Solution Approach 2:
The system performs preliminary actions by proactively collecting and storing declined transaction data before it is lost. The automatic reporting mechanism captures this data at the source (issuers) and preserves it in a usable format for future analysis, preventing the information loss that would occur without such preliminary data capture.
2Reliability
If the system analyzes all declined transaction data from multiple issuers, then the reliability of fraud strategy evaluation is improved, but the device complexity increases
Solution Approach 1:
The payment network system performs multiple functions: it acts as a transaction routing network, a data collection platform, an analytics engine, and a fraud detection system. By making the payment network universal and multi-functional, the system can collect and analyze declined transaction data from multiple issuers without requiring separate dedicated infrastructure, thus improving reliability while managing complexity.
Solution Approach 2:
The system merges the data collection and analysis capabilities into the existing payment network infrastructure. Instead of creating separate complex systems for each issuer, the patent combines these functions into a unified platform that leverages the payment network's existing architecture, reducing overall system complexity while maintaining comprehensive data collection.
3Productivity
If fraud detection models are continuously refined with more transaction data, then the productivity of fraud prevention is improved, but the loss of time for data processing increases
Solution Approach 1:
The system enables continuous refinement of fraud detection models through automated, ongoing collection and analysis of declined transaction data. Rather than periodic batch processing, the system continuously captures data from issuers and updates fraud detection capabilities, maintaining continuous useful action that improves productivity while minimizing time loss through automation.
Solution Approach 2:
The system implements self-service by automatically collecting, processing, and analyzing declined transaction data without requiring manual intervention. The automated reporting from issuers and the self-acting analytics engine enable the system to refine fraud detection models continuously without human time investment, improving productivity while eliminating manual data processing time.
Data Source
AI summary
Disclosed are exemplary embodiments of systems and methods for analyzing declined payment account transactions. In an exemplary embodiment, a method generally includes accessing, by a computing device, a declined transaction associated with a payment account, and applying, by the computing device, at least one rule to transaction data associated with the payment account and/or transaction data associated with a merchant involved in the declined transaction.
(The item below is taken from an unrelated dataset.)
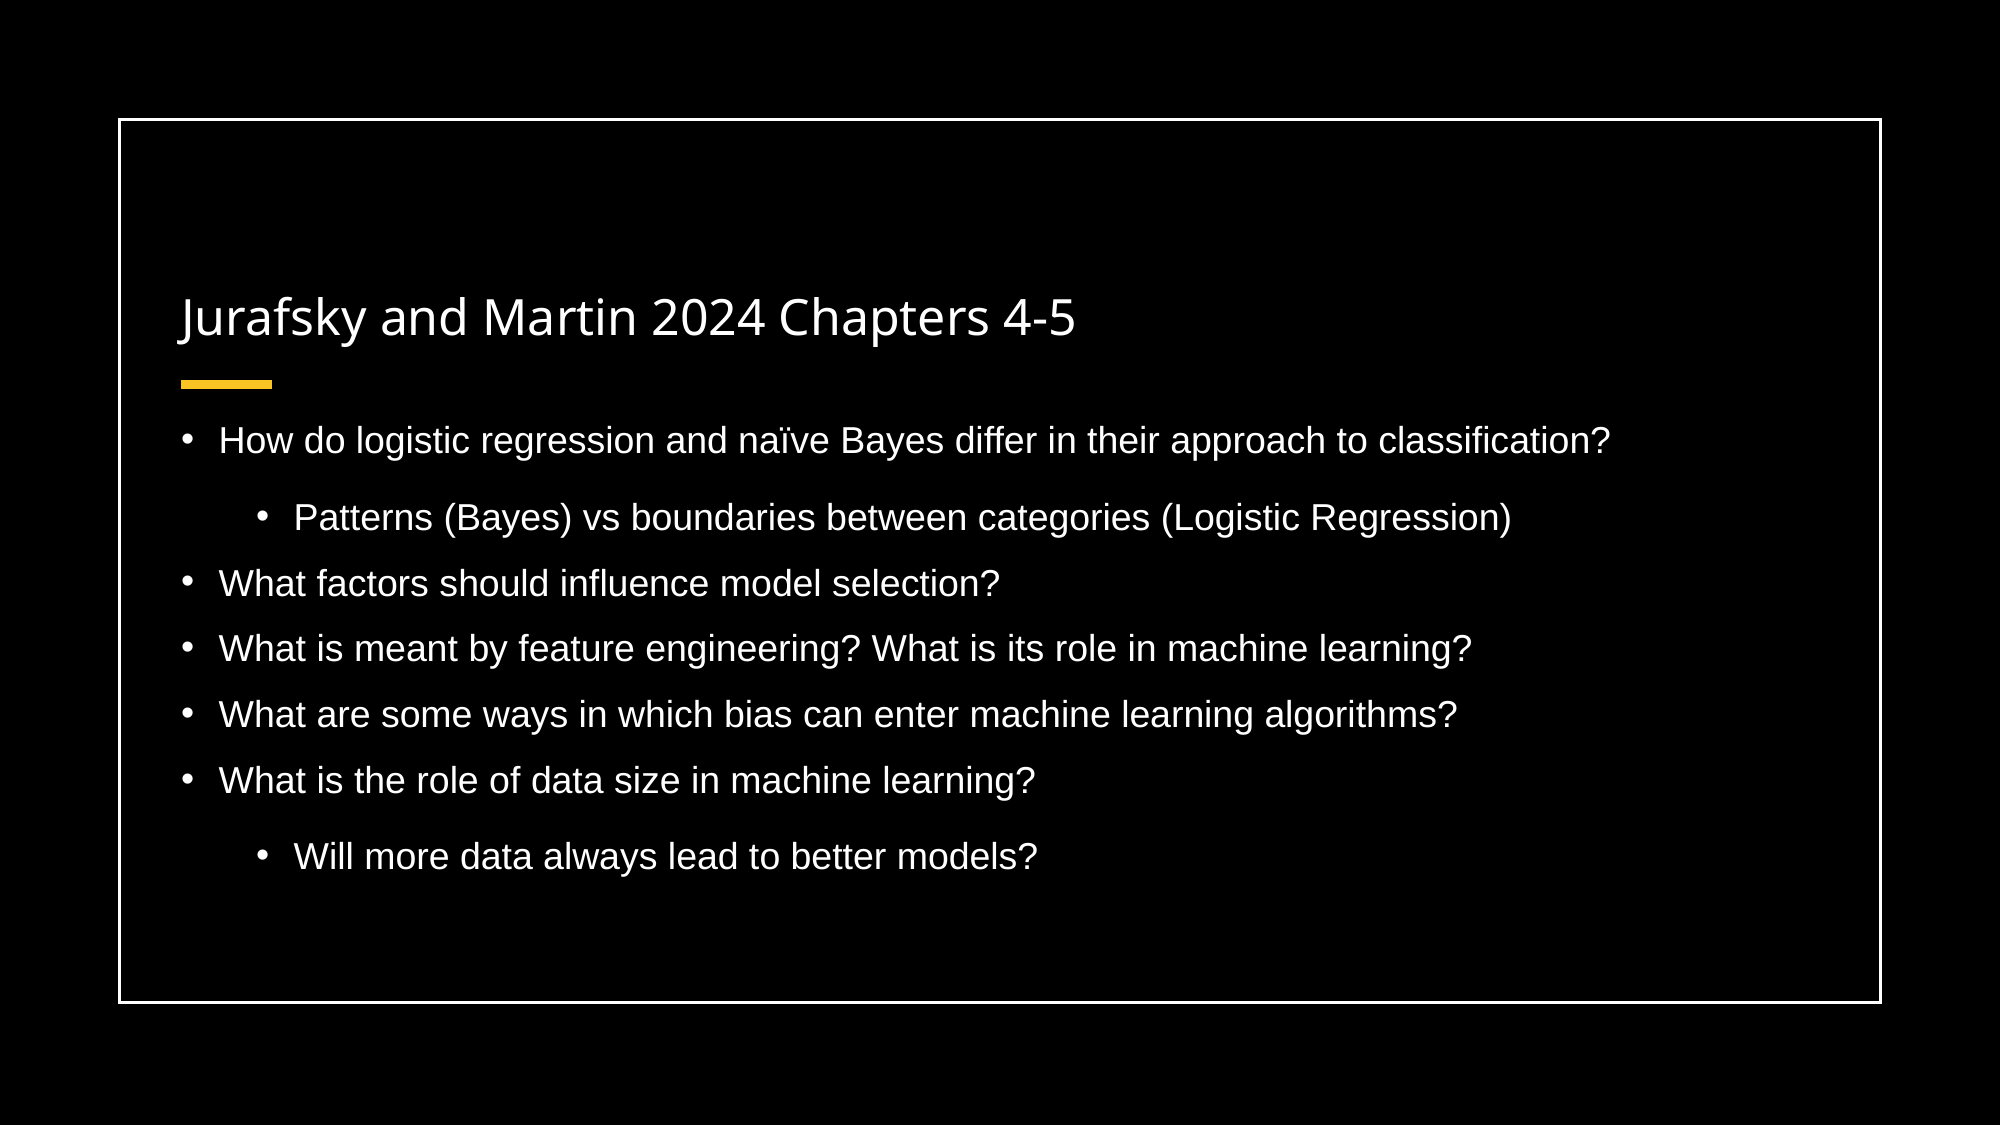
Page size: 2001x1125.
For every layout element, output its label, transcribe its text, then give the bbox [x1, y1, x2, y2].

The method also includes, based on the at least one applied rule, appending, by the computing device, a fraud accuracy tag to the declined transaction in a data structure, where the fraud accuracy tag is indicative of whether the decline of the transaction is a true positive decline or a false positive decline, whereby the fraud accuracy tag is suitable to provide insight into accuracy of a fraud strategy implemented in connection with the declined transaction.